Edouard Carmignac (Carmignac): “Hoje em dia toda a gente gosta de odiar a China”

Edouard Carmignac.
Edouard Carmignac. Créditos: Cedida (Carmignac)

Otimistas de um lado, pessimistas de outro. Foi assim que o veterano de mercado Edouard Carmignac começou por assinalar a sua estranheza face a um início de ano tão bipolarizado nos mercados. “É um início de ano atípico, este. Nunca tinha assistido a um início de ano com tanta discrepância entre os otimistas e os pessimistas, ou seja, entre os que acreditam que os mercados continuarão a subir, e aqueles que esperam uma correção severa”, disse. E assim abriu o evento anual da gestora francesa para os media, e que mais uma vez teve de ser maioritariamente digital, devido à pandemia.

Para o gestor estrela, foi de facto a COVID-19 que trouxe o que apelida de uma “atípica combinação entre apoio fiscal e monetário”, algo que realmente trouxe as suas distorções ao mercado. No campo do mercado de trabalho, por exemplo, os efeitos foram também muitos. “Muitas pessoas deixaram de trabalhar, pediram reformas antecipadas, e acreditaram que os mercados vão continuar a sair-se bem e que, portanto, continuarão a ver remunerados os seus investimentos”, assinalou.

Claro que para o economista, “os programas fiscais que apoiam estas atitudes não podem durar para sempre”. Está convicto de que “quando o apoio fiscal terminar, veremos muito provavelmente um abrandamento da economia, pelo menos nos EUA”.  Biden, por seu lado, sentirá, na sua opinião, “uma grande pressão para resolver o problema da inflação”.  Por isso, acredita que a Fed será mais hawkish daqui em diante. Mas com uma nuance: “Mais hawkish do que o mercado espera”.

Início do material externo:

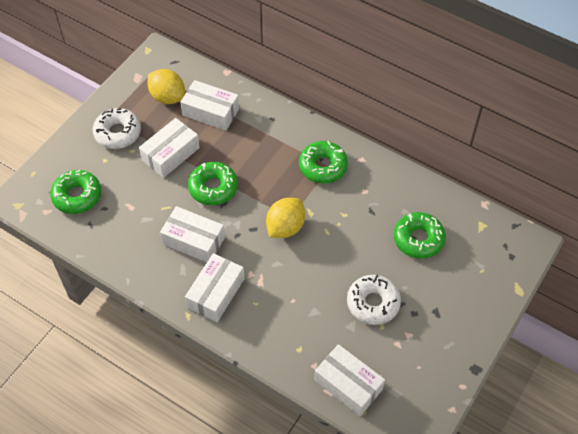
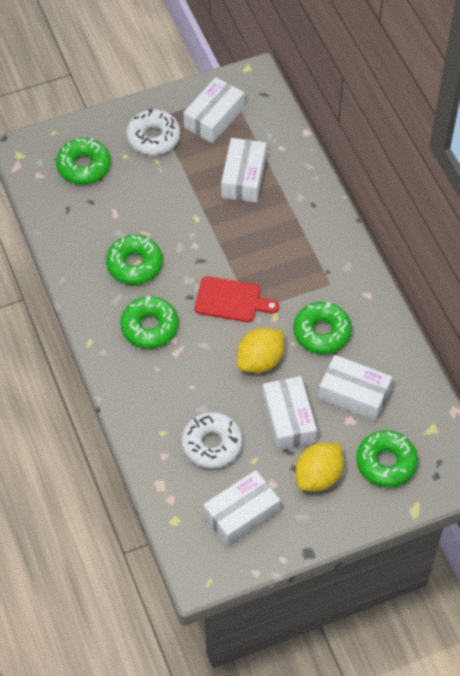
green donut: [50,170,101,214] [188,162,238,205] [299,141,348,184] [394,212,446,259] = 4 -> [56,138,111,185] [106,235,163,285] [120,296,179,349] [293,302,352,354] [356,430,418,488] = 5
red cutting board: none = 0 -> [195,276,279,322] = 1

A visão contrarian sobre a China

Mas foi sobre a China que o especialista quis deixar maior detalhe, embora o tema tenha sido desenvolvido por Raphaël Gallardo, economista chefe, mais adiante.

Toda a gente gosta de odiar a China, hoje em dia. É verdade que tiveram alguns problemas de governação no ano passado, mas em 2020 foi um mercado que nos favoreceu muito, e este ano prepara-se para ser um dos melhores mercados”, avançou Edouard Carmignac. E os elogios não se ficaram por aqui. “A China tem-se desenvolvido à nossa frente, tendo uma política monetária mais acomodatícia, mais ativa no apoio fiscal ao crescimento”, sublinhou.

Ora Raphaël Gallardo desenvolveu a ideia. “A China liderará o ciclo económico de novo em 2022.  Já começaram a tornar a sua política monetária mais acomodatícia, e isso ajudará o crescimento global no terceiro trimestre. Por outro lado, o  crescimento do crédito na China está a liderar globalmente, a oito meses. É por isso que estamos mais otimistas”, iniciou.

No entanto, há algumas pedras no caminho da China por ultrapassar, mais concretamente três headwinds de crescimento: a sua política COVID 0, a redução do tamanho do mercado imobiliário e, por fim, a confiança das exportações.

Sobre o primeiro ponto, Raphaël Gallardo mencionou que  “a estratégia de contenção de números de COVID-19 é muito difícil de viabilizar, porque as vacinas chinesas não são tão eficazes; no entanto, recusaram as ocidentais”. No mercado imobiliário, por sua vez, “as vendas de casas caíram 20%, mas a grande preocupação são as construções iniciadas, que nesta primeira metade do semestre não irão recuperar, pois os construtores têm como prioridade reduzir as suas necessidades de liquidez”, depois do que aconteceu em 2021.

Por fim, a confiança nas exportações. Raphaël Gallardo recorda que “a  recuperação na indústria foi massiva depois dos efeitos iniciais da COVID-19, mas os volumes de vendas a retalho têm-se atrasado. Por outras palavras, a China tem importado os estímulos fiscais que a América tem recebido”, explicou.

Estabilização do crescimento

Mas as boas notícias suplantam os headwinds. A China já começou a colocar em prática a sua política fiscal mais acomodatícia, “depois de alguns momentos mais negros no ano passado”. Por isso, para o economista chefe da Carmignac,  as palavras de ordem são agora “estabilização do crescimento”. E há vários movimentos que o comprovam. Recorda que “emitiram recentemente 1,5 biliões de yuans de obrigações locais”, sendo já visível um grande impulso do lado do crédito. Por outro lado, acrescenta, “reportaram recentemente um corte nas taxas de juro de empréstimos de melhor qualidade”, e são esperados ainda mais movimentos fiscais acomodatícios, anunciados para março no Congresso Nacional.